----- Excerpt provided

Create and connect to Ray clusters on Databricks

Learn how to create, configure, and run Ray compute clusters on Databricks

Requirements

To create a Ray cluster, you must have access to a Databricks all-purpose compute resource with the following settings:

Databricks Runtime 12.2 LTS ML and above.
Use one of the following access modes:
- Single user access mode
- Dedicated access mode (requires Databricks Runtime 15.4 LTS ML and above)
- No isolation shared access mode

Note

Ray clusters are currently not supported on serverless compute.

Install Ray

With Databricks Runtime ML 15.0 onwards, Ray is preinstalled on Databricks clusters.

For runtimes released prior to 15.0, use pip to install Ray on your cluster:

%pip install ray[default]>=2.3.0

Create a user-specific Ray cluster in a Databricks cluster

To create a Ray cluster, use the ray.util.spark.setup_ray_cluster API.

Note

When you create a Ray cluster in a notebook, it is only available to the current notebook user. The Ray cluster is automatically shut down after the notebook is detached from the cluster or after 30 minutes of inactivity (no tasks have been submitted to Ray). If you want to create a Ray cluster that is shared with all users and is not subject to an actively running notebook, use the ray.util.spark.setup_global_ray_cluster API instead.

----------
----- Recorded information

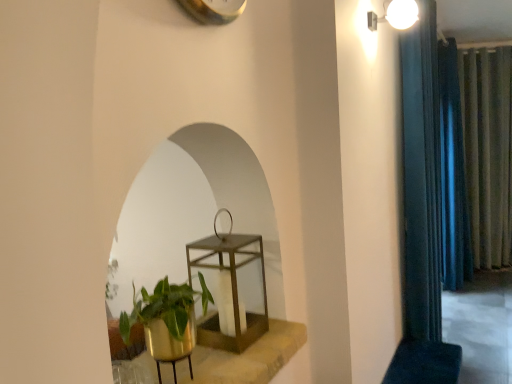
At what (x,y) coordinates should I click in order to perform the action: click on free space in front of metallic gold lantern at center. Please return your answer as a coordinate pair (x, y). Looking at the image, I should click on (228, 362).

----------

Required work: Copy word for word the stretch from "Requirements" through "on serverless compute." in the Ray clusters on Databricks page above.

Reply to the exercise:
Requirements

To create a Ray cluster, you must have access to a Databricks all-purpose compute resource with the following settings:

Databricks Runtime 12.2 LTS ML and above.
Use one of the following access modes:
- Single user access mode
- Dedicated access mode (requires Databricks Runtime 15.4 LTS ML and above)
- No isolation shared access mode

Note

Ray clusters are currently not supported on serverless compute.